O surgimento do ídolo provocou uma euforia que aqueceu o mercado no início. Mas sem consolidar seu crescimento. “O sucesso do Guga foi acompanhado por um “boom” de novas academias. Hoje, muitas fecham as portas. Com a concorrência das quadras que se espalham por condomínios, talvez o mercado esteja pior do que antes de 97″, diz Glauco Pereira, coordenador técnico da rede de academias Play Tennis, uma das mais antigas do país.



O mercado de raquetes confirma a análise. Paulo de Tarso, diretor-geral da Head Brasil, conta que a empresa deixou de abrir uma fábrica em Manaus. “Tínhamos estudo para fabricar para toda a América Latina no Brasil. Com a queda do mercado, ficou inviável. A Head decidiu fabricar na China.”



Em 2001, ano que começou com Guga como número 1 do mundo, foram vendidas 200 mil raquetes. Em 2006, 130 mil.



Nora Vallejos, presidente da Wilson no Brasil, conta que houve uma migração de tenistas amadores inicialmente motivados pelo efeito Guga. “Na época, muitos garotos de 14, 15 anos começaram inspirados em Guga. Esse consumidor, hoje com 25 anos, passou para outros esportes, como corrida de rua e corrida de aventura.”



“A gente é responsável por esses dez anos em que não foi feito nada”, afirma o atual presidente da CBT, Jorge Lacerda da Rosa, citando dirigentes, treinadores, jogadores e mídia.



“Brasileiro é acomodado”



Não é só a falta de estrutura a responsável pela escassez de brasileiros na elite do tênis mundial. A população argentina representa cerca de 20% da brasileira, mas o contingente de atletas daquele país entre os melhores é muito superior ao registrado pelo Brasil.

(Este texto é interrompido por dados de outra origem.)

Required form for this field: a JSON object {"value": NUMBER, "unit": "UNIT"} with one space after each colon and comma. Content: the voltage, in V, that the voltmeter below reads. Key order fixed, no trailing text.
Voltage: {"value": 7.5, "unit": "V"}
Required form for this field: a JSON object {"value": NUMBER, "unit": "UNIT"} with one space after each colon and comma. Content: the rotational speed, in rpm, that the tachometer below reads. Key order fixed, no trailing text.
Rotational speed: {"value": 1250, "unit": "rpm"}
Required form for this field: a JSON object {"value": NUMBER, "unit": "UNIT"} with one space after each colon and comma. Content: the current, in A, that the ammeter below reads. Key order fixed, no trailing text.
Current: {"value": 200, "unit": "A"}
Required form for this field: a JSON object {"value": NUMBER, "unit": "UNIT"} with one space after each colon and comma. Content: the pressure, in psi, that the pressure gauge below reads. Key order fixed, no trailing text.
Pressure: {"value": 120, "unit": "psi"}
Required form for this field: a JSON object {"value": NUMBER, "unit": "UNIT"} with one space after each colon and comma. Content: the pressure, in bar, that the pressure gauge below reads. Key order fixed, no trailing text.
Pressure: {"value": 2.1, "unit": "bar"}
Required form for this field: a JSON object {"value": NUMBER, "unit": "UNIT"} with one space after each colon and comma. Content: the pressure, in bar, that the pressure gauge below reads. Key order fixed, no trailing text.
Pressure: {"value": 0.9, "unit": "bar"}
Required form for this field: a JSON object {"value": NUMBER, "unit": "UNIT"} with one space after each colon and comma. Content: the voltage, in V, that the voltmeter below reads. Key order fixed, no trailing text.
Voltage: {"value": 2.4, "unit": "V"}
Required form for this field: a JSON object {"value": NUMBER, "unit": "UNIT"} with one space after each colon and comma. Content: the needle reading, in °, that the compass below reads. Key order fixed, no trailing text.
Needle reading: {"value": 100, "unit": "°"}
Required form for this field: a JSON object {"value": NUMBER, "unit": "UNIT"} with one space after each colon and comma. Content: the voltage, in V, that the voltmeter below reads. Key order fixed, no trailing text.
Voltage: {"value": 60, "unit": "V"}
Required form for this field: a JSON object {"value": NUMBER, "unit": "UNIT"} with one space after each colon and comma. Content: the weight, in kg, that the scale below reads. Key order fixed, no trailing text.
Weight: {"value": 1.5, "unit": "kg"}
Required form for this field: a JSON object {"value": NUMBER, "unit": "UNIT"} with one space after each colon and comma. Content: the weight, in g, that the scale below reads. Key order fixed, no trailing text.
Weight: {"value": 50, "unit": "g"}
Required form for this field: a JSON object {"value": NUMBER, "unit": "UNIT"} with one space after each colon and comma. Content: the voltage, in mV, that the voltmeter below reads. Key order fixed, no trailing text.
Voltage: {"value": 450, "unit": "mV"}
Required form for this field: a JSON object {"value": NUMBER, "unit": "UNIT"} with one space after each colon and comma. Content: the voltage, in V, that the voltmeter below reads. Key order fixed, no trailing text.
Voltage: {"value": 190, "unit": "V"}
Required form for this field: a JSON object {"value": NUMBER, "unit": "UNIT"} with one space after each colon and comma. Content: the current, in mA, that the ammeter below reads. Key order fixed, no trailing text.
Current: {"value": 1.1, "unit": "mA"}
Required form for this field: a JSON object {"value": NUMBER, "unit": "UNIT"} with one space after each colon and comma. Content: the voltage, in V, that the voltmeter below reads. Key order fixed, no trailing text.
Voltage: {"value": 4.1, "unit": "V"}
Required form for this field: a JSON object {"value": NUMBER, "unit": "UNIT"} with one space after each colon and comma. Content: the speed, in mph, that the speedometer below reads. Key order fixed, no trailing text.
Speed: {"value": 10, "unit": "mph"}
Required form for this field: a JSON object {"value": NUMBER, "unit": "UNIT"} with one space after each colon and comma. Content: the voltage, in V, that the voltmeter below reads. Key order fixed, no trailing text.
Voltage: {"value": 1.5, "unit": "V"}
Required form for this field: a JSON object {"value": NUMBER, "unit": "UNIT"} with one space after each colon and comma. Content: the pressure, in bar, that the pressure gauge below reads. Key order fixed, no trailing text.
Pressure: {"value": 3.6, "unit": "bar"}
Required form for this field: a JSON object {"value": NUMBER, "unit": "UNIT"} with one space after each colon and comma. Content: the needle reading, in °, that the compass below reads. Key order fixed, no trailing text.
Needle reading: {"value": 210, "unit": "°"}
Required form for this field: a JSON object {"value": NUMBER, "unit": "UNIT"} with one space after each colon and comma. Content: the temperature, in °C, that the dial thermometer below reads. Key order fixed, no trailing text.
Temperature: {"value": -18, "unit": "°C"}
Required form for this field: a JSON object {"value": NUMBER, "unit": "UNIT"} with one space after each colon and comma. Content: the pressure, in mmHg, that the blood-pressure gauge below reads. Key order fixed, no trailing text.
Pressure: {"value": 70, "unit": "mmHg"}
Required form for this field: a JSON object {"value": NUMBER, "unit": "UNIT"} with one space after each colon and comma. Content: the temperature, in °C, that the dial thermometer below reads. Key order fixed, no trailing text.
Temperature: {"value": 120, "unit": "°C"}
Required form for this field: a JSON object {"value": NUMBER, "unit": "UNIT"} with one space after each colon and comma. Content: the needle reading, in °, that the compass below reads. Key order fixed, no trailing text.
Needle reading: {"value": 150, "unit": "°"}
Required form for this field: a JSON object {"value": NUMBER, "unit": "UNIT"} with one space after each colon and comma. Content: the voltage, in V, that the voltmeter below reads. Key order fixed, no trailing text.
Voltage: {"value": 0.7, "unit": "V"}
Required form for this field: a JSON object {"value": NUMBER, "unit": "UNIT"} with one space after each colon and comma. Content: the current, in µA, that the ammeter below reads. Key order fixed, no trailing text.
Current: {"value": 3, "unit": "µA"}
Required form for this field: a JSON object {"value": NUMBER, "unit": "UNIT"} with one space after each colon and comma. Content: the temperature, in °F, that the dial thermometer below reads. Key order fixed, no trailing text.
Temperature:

Enquanto o tenista brasileiro mais bem colocado no ranking da ATP é Flávio Saretta (128º), a Argentina conta com 13 jogadores entre os cem melhores. Dirigentes, técnicos e os próprios jogadores dizem que a diferença de resultados tem explicações.



“Isso é da própria cultura do argentino”, diz Guga. “Para mim, é natural que eles tenham mostrado essa evolução. O brasileiro é muito mais acomodado.”



Para o presidente da CBT, Jorge Lacerda da Rosa, é preciso mudar a mentalidade do brasileiro. “É uma questão cultural. O argentino passa, se precisar, seis, sete meses na Europa. Já os brasileiros ficam dois e já querem voltar para casa.”



Nelson Nastás, seu adversário político, tem a mesma opinião. “A mentalidade deles é outra. Dormem embaixo da ponte se precisar. Os brasileiros ficam reclamando de hotel, de treinamento, de tudo.”



O próprio Saretta fala que os vizinhos jogam de forma diferente. “Temos que aprender olhando para eles. Eles têm, principalmente, uma garra que muitos de nós não têm.” Além disso, as atividades foram centralizadas em Buenos Aires, onde os principais jogadores se encontram para treinar.



“Ajuda muito na integração entre jogadores e técnicos. Todos acabam trabalhando juntos, e a renovação é natural”, diz o capitão brasileiro na Copa Davis, Francisco Costa.



No Brasil, os tenistas preferem treinar em seus locais de origem. “Existe uma certa relutância em sair de casa”, afirma Ricardo Acioly, ex-capitão na Davis.